I was sitting at home on a blizzardy winter day, reading Our Home and Family by Laura Baxter (copyright 1952), and I came across this section that I simply have to share with you:
"Schoolgirls seldom have the full responsibility of caring for the house. [...] Tasks commonly given to them include the care of their own room, sweeping and brushing, taking care of cupboards and closets, caring for the bathroom, cleaning and polishing the silverware and other metals, keeping tables and desks in order, and washing dishes and utensils. Here is a song for cleaning day that should keep a girl's heart content that she has such jobs to do:
Brown soap can brew a scrubbing froth
Fragrant as orange peel or tar;
It makes a closet or a cloth
As fresh as dogwood blossoms are;
And wax, that amber soft and slow,
Embalms old carving in a glow.
Polish can turn a bowl of brass
Into a bell that beats a gleam,
Can make a silver dish a glass
Of lights like birches in a dream;
While bright as peaches copper blooms
Out of the corners of the rooms.
There could not be a blither work
Than skill with pumice, brush, and soap,
To bring a bright thing from a dark,
To fill the house with lamps of hope.
And so before the morning goes
Put stars among the goblet-rows.
Oh boy.

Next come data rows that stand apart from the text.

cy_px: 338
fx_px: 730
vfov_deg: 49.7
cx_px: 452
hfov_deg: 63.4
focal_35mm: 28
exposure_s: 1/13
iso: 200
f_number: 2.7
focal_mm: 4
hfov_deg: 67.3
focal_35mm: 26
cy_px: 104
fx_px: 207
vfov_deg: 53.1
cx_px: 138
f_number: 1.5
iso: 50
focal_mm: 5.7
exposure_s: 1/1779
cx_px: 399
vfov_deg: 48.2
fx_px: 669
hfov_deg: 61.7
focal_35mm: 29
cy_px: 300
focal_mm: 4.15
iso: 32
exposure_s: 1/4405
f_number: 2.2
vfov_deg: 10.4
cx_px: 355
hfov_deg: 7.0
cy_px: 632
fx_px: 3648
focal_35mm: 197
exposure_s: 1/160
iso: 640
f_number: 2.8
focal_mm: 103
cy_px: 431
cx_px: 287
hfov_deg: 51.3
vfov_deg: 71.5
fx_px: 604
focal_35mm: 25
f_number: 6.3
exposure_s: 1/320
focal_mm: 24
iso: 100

Where do I start on this one?
First of all, what the heck kind of a song is that?! If my mom would have sat me down and said, "Honey, let's learn this fun song!" and then pulled that thing out, I would have laughed (respectfully and politely) in her face. It doesn't make sense, and the rhyme scheme is super funky. Were fifties children far more poetically inclined than our generation of lazy millenials? Because the extent of my clean up music was "Clean up, clean up, everybody do your share" from Barney.

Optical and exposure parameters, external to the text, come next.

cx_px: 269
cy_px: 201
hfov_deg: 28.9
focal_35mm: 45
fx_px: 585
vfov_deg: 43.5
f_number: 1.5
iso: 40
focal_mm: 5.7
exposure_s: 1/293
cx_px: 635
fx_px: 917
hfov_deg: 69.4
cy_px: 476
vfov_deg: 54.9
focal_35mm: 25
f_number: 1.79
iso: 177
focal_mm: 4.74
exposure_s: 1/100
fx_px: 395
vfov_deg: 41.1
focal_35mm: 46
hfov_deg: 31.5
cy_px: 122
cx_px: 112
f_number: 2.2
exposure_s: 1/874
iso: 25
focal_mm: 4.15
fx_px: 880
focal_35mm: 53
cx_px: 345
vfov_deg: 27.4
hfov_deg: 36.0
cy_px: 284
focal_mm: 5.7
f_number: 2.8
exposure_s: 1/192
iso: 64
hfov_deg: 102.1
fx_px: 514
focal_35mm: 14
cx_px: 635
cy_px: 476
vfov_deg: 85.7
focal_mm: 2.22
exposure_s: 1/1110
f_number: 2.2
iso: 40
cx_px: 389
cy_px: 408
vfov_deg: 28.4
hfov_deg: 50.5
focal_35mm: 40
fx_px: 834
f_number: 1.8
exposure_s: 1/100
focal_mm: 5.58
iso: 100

Also, the blurb before the song says that it is supposed to keep a girl's heart content that she has such jobs to do. Umm...really? Let's take a look into little Suzie's 1952 conversation with her mom:
Mom: Suzie dear, would you please polish the silver?
Suzie: Golly gee, Mom, do I gotta?
Mom: You have to do it, Suzie, but good news: you can sing the bat-crap-crazy cleaning song I taught you!
Suzie: Holy moly! What fun! Now my heart is content. Where's the silver?!
Sorry Ms. Baxter, that didn't happen. Ever. Your song is freaky and weird.
Does anyone else think that this author just wanted to be a poet, but no one would buy her weird poetry so she just inserted it into her textbooks so she could see it in print? Because that's what I think.
I'm trying to follow the advice in these books, so I tried singing while cleaning today. I actually tried singing that specific song (I tried to come up with a melody, but that got pretty boring so I ended up rapping it instead. I bet that's not what Laura Baxter was going for). I actually got less cleaning done because I couldn't figure out the dumb song. Elvis looked at me like I was nuts, and he was probably right. I decided to give up on the dishes and come write this entry. So really...the cleaning song completely backfired. I'm going to try again with the Barney version and see if I do better.